• **PASSAGE PROVIDED**
Most minor league sites will do top-10s, top-15s, top-20s, or some other ranking. Last year, to be a bit different, the FanSided team prospect lists (which were done at Call to the Pen, since S2S didn’t exist), instead listed a team’s top prospect at each position (C, 1B, 2B, 3B, SS, 3 OFs, 5 SPs, and 2 RPs). This year, we’re keeping that format, but also adding a “Best of the Rest” section that lists the top ten players beyond the positional rankings. That’s 25 players per system, if you’re counting.
The Blue Jays are usually cited as one of the best systems in baseball, and I’d say they’re in the top three along with Texas and San Diego. Like the Rangers, they have a ton of pitching depth, though the majority of Toronto’s arms have a lot left to prove. On the position player side, there are three of the game’s top 25 position prospects in Anthony Gose, Travis d’Arnaud, and Jake Marisnick, though things start to drop off from those three fairly quickly.
It’ll be very interesting to see how this talent coalesces and what it will allow the Jays to do in the AL East.

• **EXERCISE DESCRIPTION**
Output, word for word, the section of the Blue Jays prospect text above that begins at the words "The Blue Jays" and ends after the words "the AL East.".

• **DATA EXCERPTS**
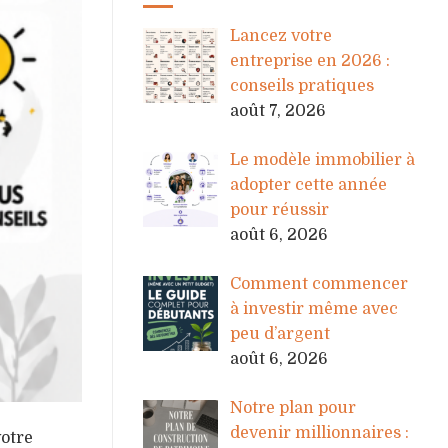
Lancez votre
entreprise en 2026 :
conseils pratiques
août 7, 2026
Le modèle immobilier à
adopter cette année
pour réussir
août 6, 2026
Comment commencer
à investir même avec
peu d’argent
août 6, 2026
Notre plan pour
devenir millionnaires :
votre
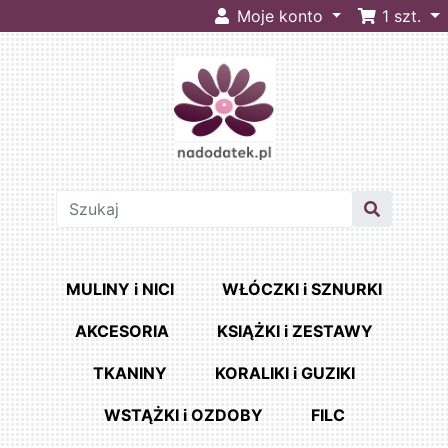
Moje konto
1
szt.
MULINY i NICI
WŁÓCZKI i SZNURKI
AKCESORIA
KSIĄŻKI i ZESTAWY
TKANINY
KORALIKI i GUZIKI
WSTĄŻKI i OZDOBY
FILC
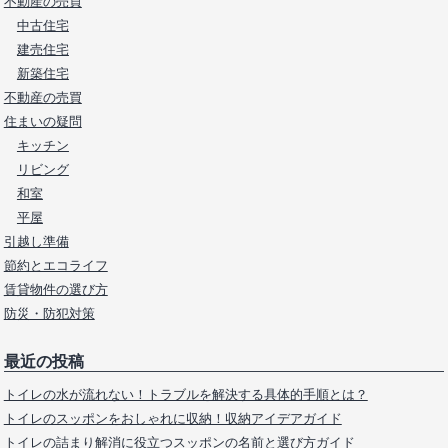
不動産の売買
中古住宅
建売住宅
新築住宅
不動産の売買
住まいの疑問
キッチン
リビング
和室
平屋
引越し準備
節約とエコライフ
賃貸物件の選び方
防災・防犯対策
最近の投稿
トイレの水が流れない！トラブルを解決する具体的手順とは？
トイレのスッポンをおしゃれに収納！収納アイデアガイド
トイレの詰まり解消に役立つスッポンの名前と選び方ガイド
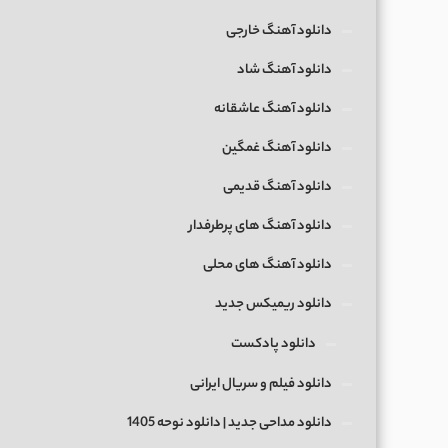
دانلود آهنگ خارجی
دانلود آهنگ شاد
دانلود آهنگ عاشقانه
دانلود آهنگ غمگین
دانلود آهنگ قدیمی
دانلود آهنگ های پرطرفدار
دانلود آهنگ های محلی
دانلود ریمیکس جدید
دانلود پادکست
دانلود فیلم و سریال ایرانی
دانلود مداحی جدید | دانلود نوحه 1405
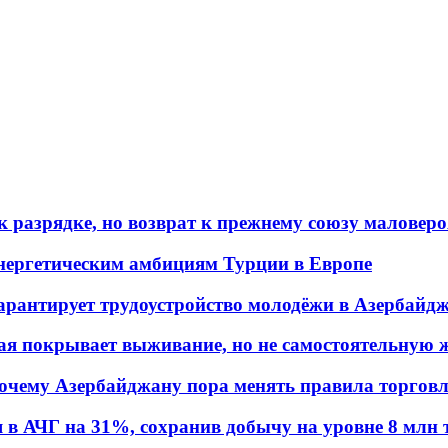
 разрядке, но возврат к прежнему союзу маловеро
энергетическим амбициям Турции в Европе
гарантирует трудоустройство молодёжи в Азербайд
ая покрывает выживание, но не самостоятельную 
почему Азербайджану пора менять правила торгов
в АЧГ на 31%, сохранив добычу на уровне 8 млн 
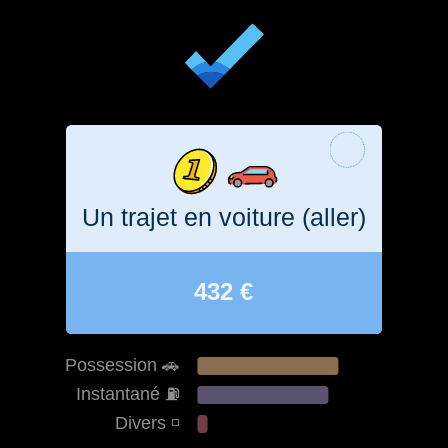
Un trajet en voiture (aller)
432 €
Possession 🚗
Instantané ⛽️
Divers ◽️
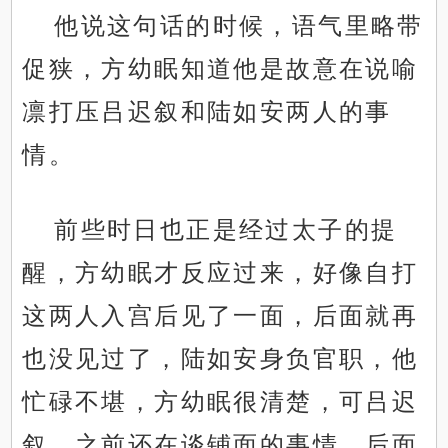
他说这句话的时候，语气里略带
促狭，方幼眠知道他是故意在说喻
凛打压吕迟叙和陆如安两人的事
情。
前些时日也正是经过太子的提
醒，方幼眠才反应过来，好像自打
这两人入宫后见了一面，后面就再
也没见过了，陆如安身负官职，他
忙碌不堪，方幼眠很清楚，可吕迟
叙，之前还在谈铺面的事情，后面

• **TASK SOLUTION**
The Blue Jays are usually cited as one of the best systems in baseball, and I’d say they’re in the top three along with Texas and San Diego. Like the Rangers, they have a ton of pitching depth, though the majority of Toronto’s arms have a lot left to prove. On the position player side, there are three of the game’s top 25 position prospects in Anthony Gose, Travis d’Arnaud, and Jake Marisnick, though things start to drop off from those three fairly quickly.
It’ll be very interesting to see how this talent coalesces and what it will allow the Jays to do in the AL East.